Solar do Unhao—transfer point for sugar imports, was closed on Sunday—I love haunted stories, these murdered Africans. Maybe I'll go back Saturday to the Solar and Museu de Arte Moderna when there is a concert (Lonely Planet 445).  I haven't seen the inside of one museum yet. I want to get to Museu de Arte da Bahia (2-7 Tues-Fri., Sat-Sun 2:30-6:30) and Museu Carlos Costa Pinto (Wed-Mon 2:30-7 p.m.(Lonely Planet 446)

We took a ferry to Ilha de Itaparica (one of Baia de Todos os Santos, Brazil's largest and at one time one of its most important, bays, to see more historic churches. There are 56 islands.

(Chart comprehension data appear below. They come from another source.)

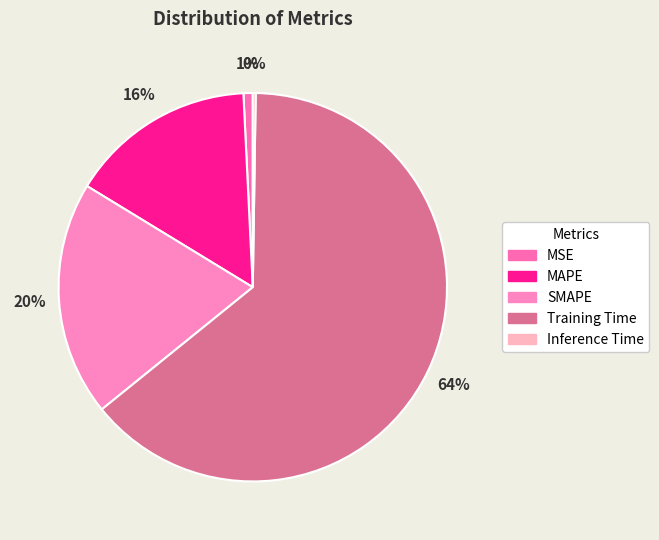

To the nearest percent, what percentage of the pie is Training Time?

64%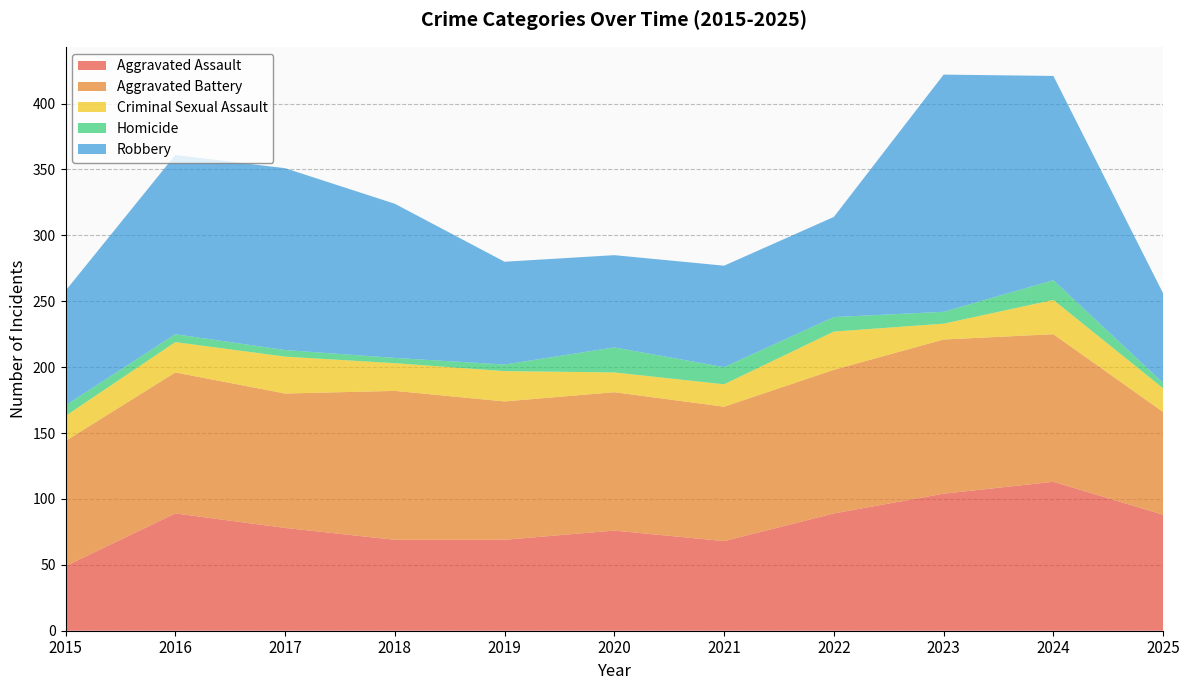

Reading left to right, transcribe all the data shown in this chart.

Aggravated Assault: 2015=49	2016=89	2017=78	2018=69	2019=69	2020=76	2021=68	2022=89	2023=104	2024=113	2025=88
Aggravated Battery: 2015=95	2016=107	2017=102	2018=113	2019=105	2020=105	2021=102	2022=109	2023=117	2024=112	2025=78
Criminal Sexual Assault: 2015=19	2016=23	2017=28	2018=21	2019=23	2020=15	2021=17	2022=29	2023=12	2024=26	2025=18
Homicide: 2015=8	2016=6	2017=5	2018=4	2019=5	2020=19	2021=13	2022=11	2023=9	2024=15	2025=4
Robbery: 2015=87	2016=136	2017=138	2018=117	2019=78	2020=70	2021=77	2022=76	2023=180	2024=155	2025=68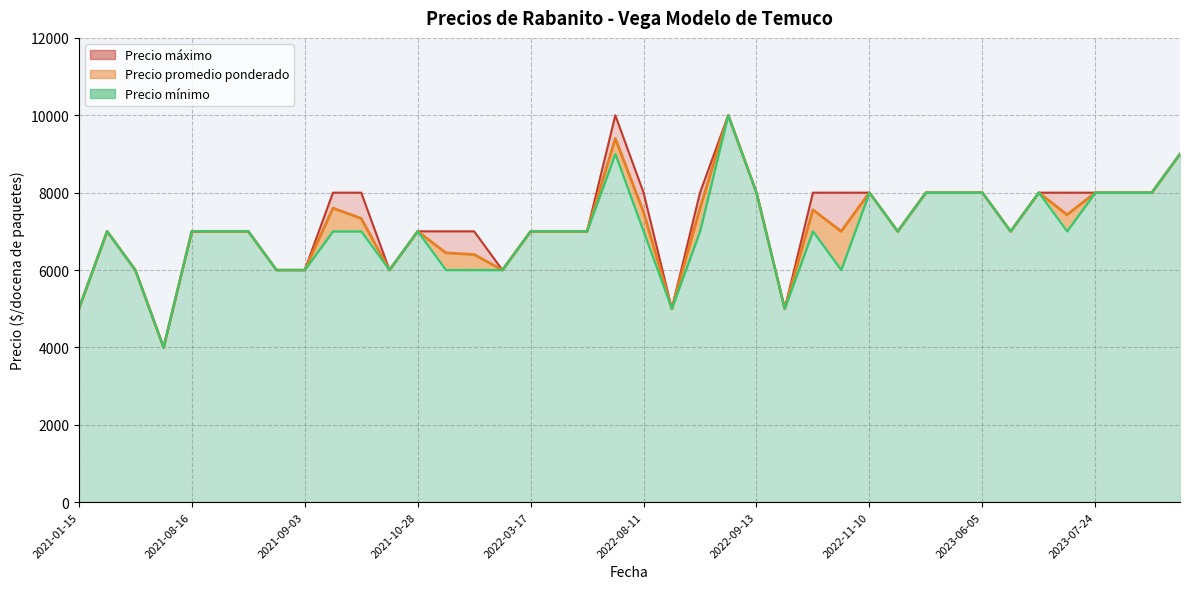

Is it true that Precio minimo equals 1352 at 2022-08-11?

False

The beaches were shallow, the latest faze standing on a boards and rowing standing up. Stairs ran between the sidewalk and the sandy shores where parents sat as their kids splashed in the shallow waters. Along the opposite side of the beach were small restaurants where people ate fish, pizzas or drank beer or soft drinks.
We'd rode one of the public vans to the beach, but the driver was charging us too much so we got off and walked the rest of the way with some kids who were headed our way.

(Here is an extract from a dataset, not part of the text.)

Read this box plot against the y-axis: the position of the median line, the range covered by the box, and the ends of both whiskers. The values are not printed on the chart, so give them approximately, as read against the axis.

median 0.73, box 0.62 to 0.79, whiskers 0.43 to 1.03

Families go to the beach in Brazil on Sundays. The vibe at Praia Ponta da Areia is low key and friendly. Cars don't speed and pedestrians, even the four legged ones don't have to worry about getting run over. The cobbled streets make it hard to walk, but there are bike lanes along the sidewalk so cyclists can enjoy the seashore too.
The boom boxes were playing as mostly boys danced. Other youth sat in chairs in the ocean, while I even saw a man fishing. At the end of the walk is a pier which was closed and a shopping center with community vendors selling crafts. Silvana bought these really cute thongs with embroidered beadwork crystal in white—really elegant and unique. Of course there are historic churches, in this case

There were also cacau trees, mansions, and more upscale yet not economically out of dreaming reach houses.  We saw four women take turns posing in front of their dream house. There was also a bit of upscale graffiti along the street which was a suburbia architectural prototype found the world over—San Leandro Marina complete with sign; Berkeley Marina, Ft. Mason Center. We didn't see the huge tree at the center of the island which wraps its roots around the ruins of the Igreja Baiacu. I thought about it and then forgot to ask where it was (Lonely Planet 457).

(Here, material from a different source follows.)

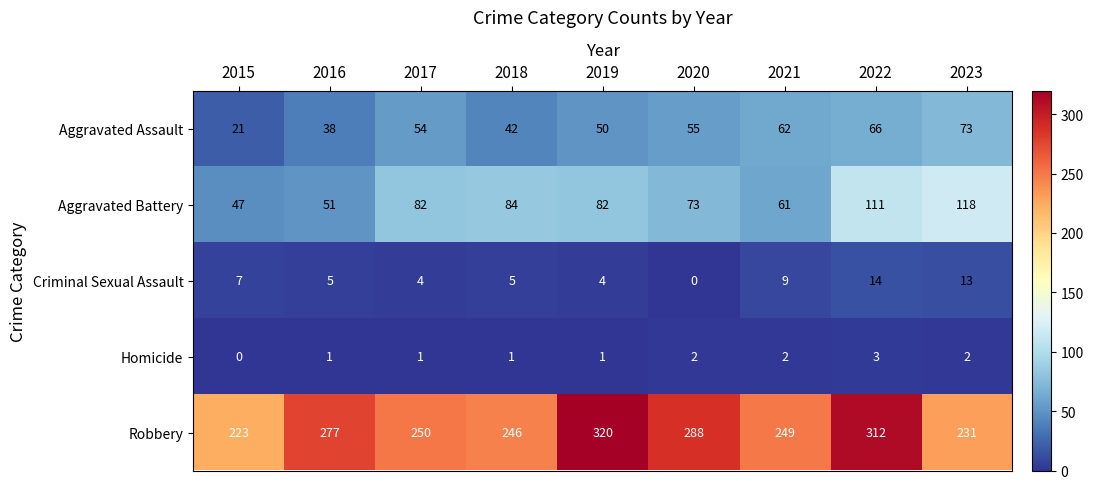

Where does the Robbery series first go above 250?

2016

The pastels of these edifices were really complementary to the natural landscape. Pretty houses are nice. On the way over the ferry was smaller with one level which was full to standing room only. However, on the way back we rode on a ferry which was a commuter vehicle full of cars and trucks and motorcycles and people, but not too full. Three levels high, the trip back was a nice way to unwind as the sun declined in the sky.
One of the reasons we took the ferry over was to take advantage of the lovely skyline the distance from shore provided of Salvador, Bahia. On the way back as we relaxed after a wonderful day, we toasted each other with fresh yet tepid fresh coconut water. It hit the spot. The taxi ride back to the hostel was quick.
Earlier, while I was watching my friend eat beans with salt pork and other tasty looking items while she waited for her entree, fresh fish to get prepared, I looked through her Lonely Planet Guide for other activities to do.
Just after the section Baia de Todos os Santos & Reconcavo, I read about Cachoeira & Sao Felix where I read about the Sisters of the Good Death and a museum dedicated to their story, Museu da Boa Morte and Centro Cultural Dannemann, This area is known to have a strong Condomble community, perhaps the strongest in Brazil. There are also great artisans who do African influenced woods carvings (Lonely Planet 460-61).

We are looking at renting a car and doing our own cultural tour. I have never driven in another country before, but Brazil might just be the country that breaks the trend (smile).